▶ _Text for analysis_:
□ □ □ □ □
Tuesday, September 3, 2019

Glaber modules, Go/Python support thoughts and research



The initial research and lookup on modules and Go/Python possibilities.

First research and googling have revealed that it’s pretty standard features – to extend C functionality via using Go libs and there is a way to include and execute Python code inside C.

Then I finally decided to look deeper at existing Zabbix loadable module functionality.

I’ve already come across them before, while I was digging history syncers for some problems. That time I thought I might be better extending the History interface by making modules but then come to the conclusion that they have very very limited functionality to have a fully functional history interface to be implemented via modules.

Which is strange.

Yes, because it’s only a small step – to make a history read interface and then we would have a modular interface which would allow only by attaching a proper module to achieve all that fast and fancy-schmancy features like ClickHouse integration or, perhaps, any other History Storage which fits well for historical time series data.

So this has definitely to be done now. Fortunately, it’s quite simple functionality and I stress this again – I don’t understand why it hasn’t been done right out of the box.

Second. The load_modules procedure. It’s quite obvious and simple, just a few things I need to do there. I’ll need to do some extra functionality to do different processing of modules due to module callbacks that will be different.

Sure, new API_VERSION which I’ll call GLABER API VERSION must be declared by the module to be treated and loaded differently from original Zabbix modules.
□ □ □ □ □
▶ _Exercise set_:
1. In the post on Glaber modules, what name does the author give the new API_VERSION that a module must declare?
2. Continue the post on Glaber modules, starting after its last sentence.
The stored data entries stand apart from the post on Glaber modules.

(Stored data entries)
□ □ □ □ □
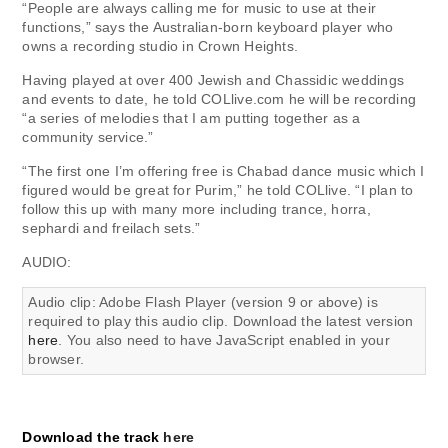
“People are always calling me for music to use at their
functions,” says the Australian-born keyboard player who
owns a recording studio in Crown Heights.
Having played at over 400 Jewish and Chassidic weddings
and events to date, he told COLlive.com he will be recording
“a series of melodies that I am putting together as a
community service.”
“The first one I’m offering free is Chabad dance music which I
figured would be great for Purim,” he told COLlive. “I plan to
follow this up with many more including trance, horra,
sephardi and freilach sets.”
AUDIO:
Audio clip: Adobe Flash Player (version 9 or above) is
required to play this audio clip. Download the latest version
here
. You also need to have JavaScript enabled in your
browser.
Download the track
here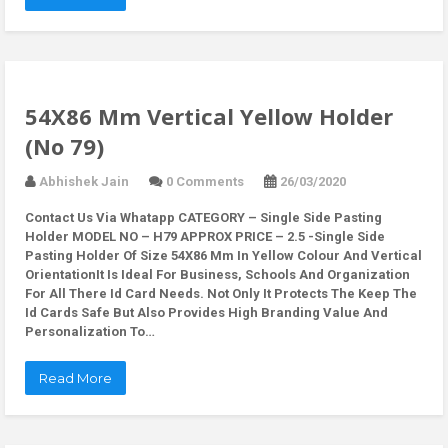
54X86 Mm Vertical Yellow Holder
(No 79)
Abhishek Jain
0 Comments
26/03/2020
Contact Us Via Whatapp
CATEGORY – Single Side Pasting
Holder MODEL NO – H79 APPROX PRICE – 2.5 -Single Side
Pasting Holder Of Size 54X86 Mm In Yellow Colour And Vertical
OrientationIt Is Ideal For Business, Schools And Organization
For All There Id Card Needs. Not Only It Protects The Keep The
Id Cards Safe But Also Provides High Branding Value And
Personalization To…
Read More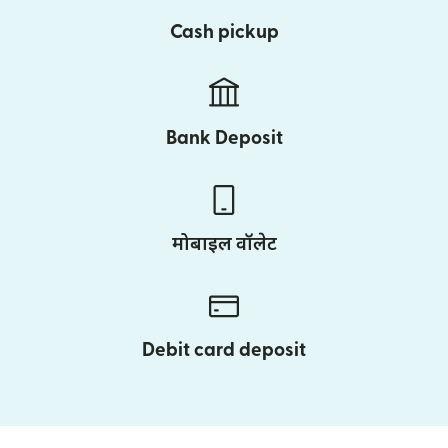
Cash pickup
Bank Deposit
मोबाइल वॉलेट
Debit card deposit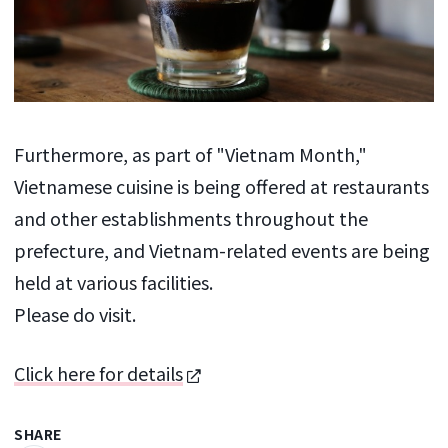
Furthermore, as part of "Vietnam Month,"
Vietnamese cuisine is being offered at restaurants
and other establishments throughout the
prefecture, and Vietnam-related events are being
held at various facilities.
Please do visit.
Click here for details
SHARE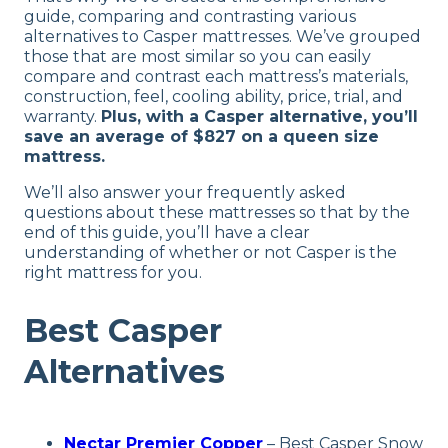
guide, comparing and contrasting various
alternatives to Casper mattresses. We’ve grouped
those that are most similar so you can easily
compare and contrast each mattress’s materials,
construction, feel, cooling ability, price, trial, and
warranty.
Plus, with a Casper alternative, you’ll
save an average of $827 on a queen size
mattress.
We’ll also answer your frequently asked
questions about these mattresses so that by the
end of this guide, you’ll have a clear
understanding of whether or not Casper is the
right mattress for you.
Best Casper
Alternatives
Nectar Premier Copper
– Best Casper Snow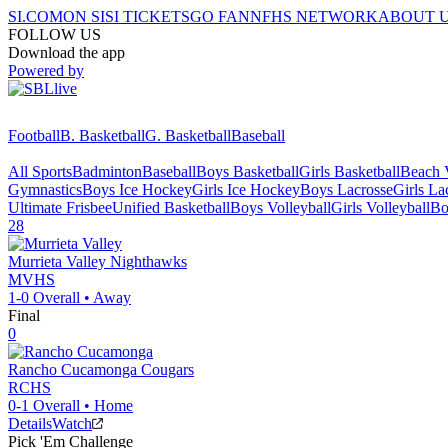
SI.COM
ON SI
SI TICKETS
GO FAN
NFHS NETWORK
ABOUT 
FOLLOW US
Download the app
Powered by
Football
B. Basketball
G. Basketball
Baseball
All Sports
Badminton
Baseball
Boys Basketball
Girls Basketball
Beach V
Gymnastics
Boys Ice Hockey
Girls Ice Hockey
Boys Lacrosse
Girls La
Ultimate Frisbee
Unified Basketball
Boys Volleyball
Girls Volleyball
Bo
28
Murrieta Valley
Nighthawks
MVHS
1-0
Overall •
Away
Final
0
Rancho Cucamonga
Cougars
RCHS
0-1
Overall •
Home
Details
Watch
Pick 'Em Challenge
□ □ □ □ □
▶ _Set of answers_:
1. GLABER API VERSION

2.
In initial modules, there has been some intermediate structure to hold pointers to history callbacks responsible for different history types.

I don’t understand the profit of it. Maybe yet. But there is a big disadvantage to it.
I will be extending the list of callbacks: history, polling, perhaps preprocessing functions might be extended soon by custom community code.
So the intermediate structure would have to be changed each time when a new callback type appears.
This way all the modules will have to be rebuilt from sources on such a change. No good. So far I haven’t found a reason why wouldn’t use some predefined function names and use dlsym to find them and attach to a list of callbacks of certain functionality. 

After digging all that and understanding Glaber code changes, I decided to start the initial implementation of the Go module. 

But before doing something it’s always worth of searching – it’s very unlikely no one has done that already. 

And that’s right: there is a nice place – Zabbix Share where there are plenty of modules and adaptors with examples how to code on Go, Python, PHP to make agent modules.

 It’s not a big difference since it’s the same structure and functionality for agents. And some of them exist for ages. For example, the Golang module is dated by 2015 !.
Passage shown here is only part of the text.